Journal de fin de jeunesse

Papilloma...

Je me sens d’humeur tellement mélancolique. Je marchais dans la rue, une lumière grise de conte macabre face à moi. Le vent soufflait fort, s’amusait à tirer mes cheveux vers le haut. Il voulait les emporter avec lui. (C’est étrange, j’ai voulu écrire "le vent soufflait fort" et je viens de le corriger car j’avais d’abord écrit "le vent soufflait mort").
Je me demande comment va papa. Je l’appelle beaucoup moins qu’avant. Qu’avant quoi ? J’en ressens moins le besoin. Je crois deviner qu’il va bien. Est-ce que je vieillis ? Est-ce que je m’éloigne ? Est-ce papa est triste, que je l’appelle moins ?
Là j’ai vraiment très envie des bras d’un homme qui m’entourent les épaules, tandis que je suis assise face à mon macbook. J’ai rendez-vous dimanche avec le garçon d’internet. On aurait du se voir aujourd’hui, mais j’ai annulé. J’ai trop peur d’être déçue, une fois de plus. J’ai annulé parce-que je ne me sentais pas prête à ça : être déçue.
Je ne me sens pas à ma place au travail, pas avec cette collègue qui prends toute la place.
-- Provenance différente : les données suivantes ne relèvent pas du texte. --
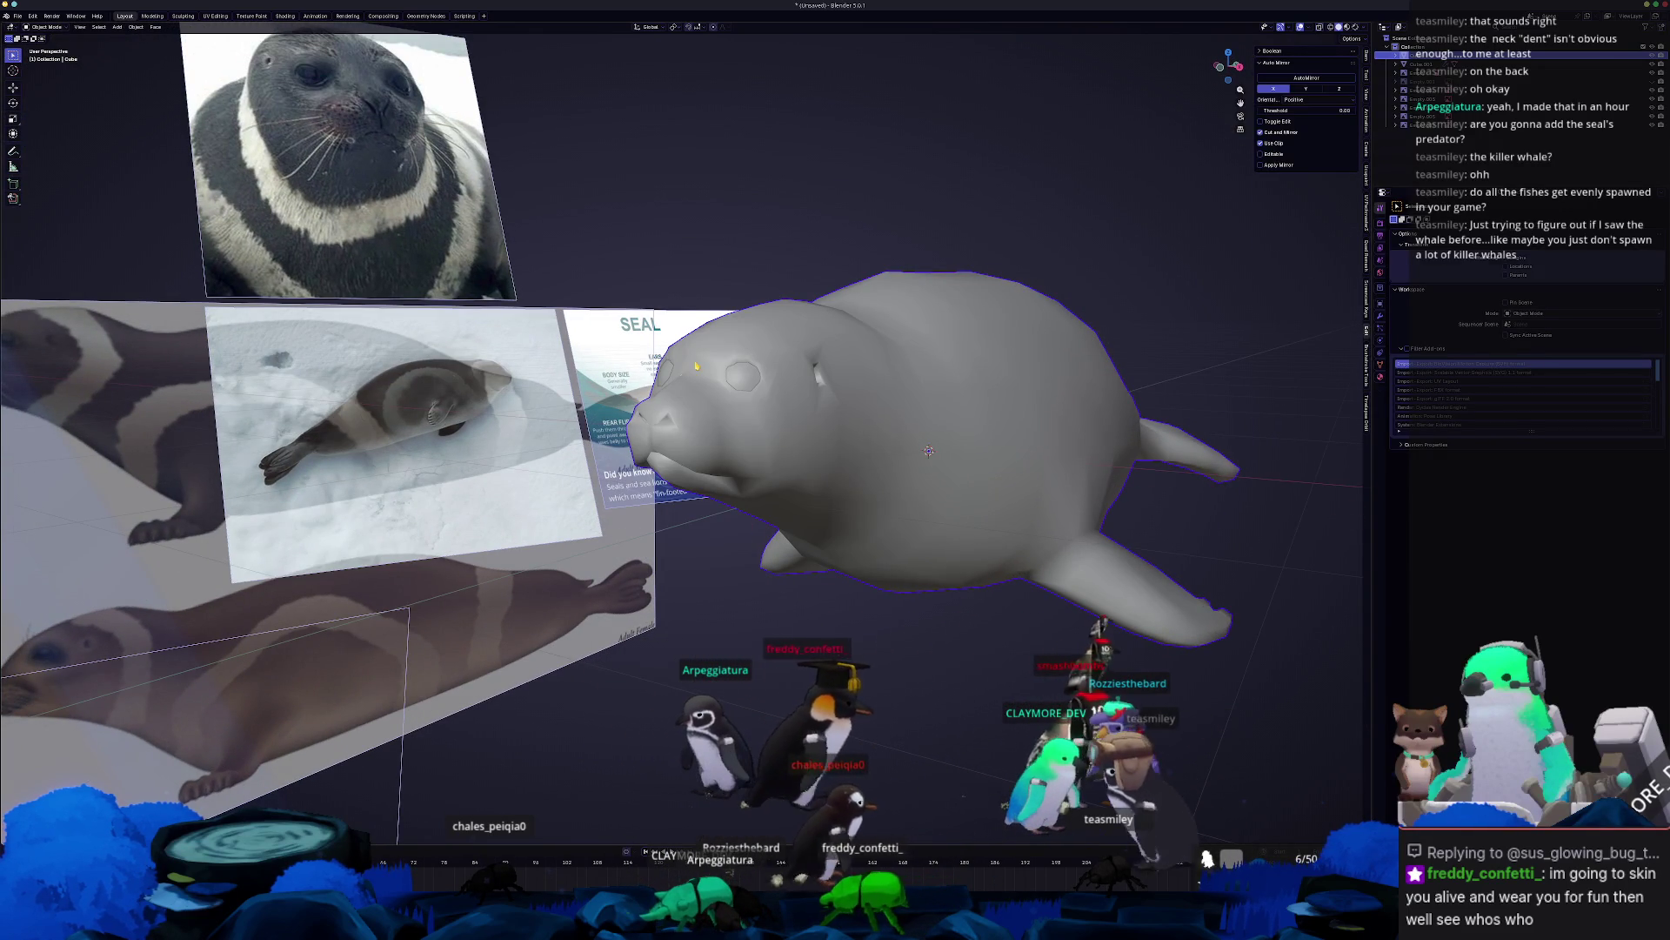
# In Edit Mode, frame the side of the head and delete the face behind the eye.
pyautogui.press('Tab')
pyautogui.moveTo(929, 452); pyautogui.dragTo(1121, 519, button='middle')
pyautogui.scroll(6, 1120, 520)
Je ne sais plus comment me sentir face au travail. Je déteste profondément ce qu’on appelle "le monde du travail". Le monde merveilleux du travail. Et pire encore depuis la soirée Charleston. Celle où je n’apparaît sur aucune photo. Le monde du travail… Mais qui est à l’origine de cette absurdité contre-nature que les gens aiment qualifier de "vraie vie" ?
Il est temps que je m’envole. Que je m’envole.
Il paraît que la boîte ouvre une boutique à Bordeaux. Je crois que ça m’irait mieux. Et ça me rapprocherait de mon frère. Même s’il m’est difficile de m’envisager loin de Paris. Il y a tout ici, les parcs, les opportunités de rencontre, les cinémas variés, les expo, les bar à thèmes, le mouvement, le romantisme… Mais je ne me sens pas parisienne. Je vois toutes ces filles, dont ma collègue, qui passent leur temps à faire du shopping ou à planifier leur prochaine séance de shopping. Je me sens tellement loin de ça. Et de toute façon, il ne me reste que moins de 100 euros pour finir le mois. J’ignore comment je vais faire.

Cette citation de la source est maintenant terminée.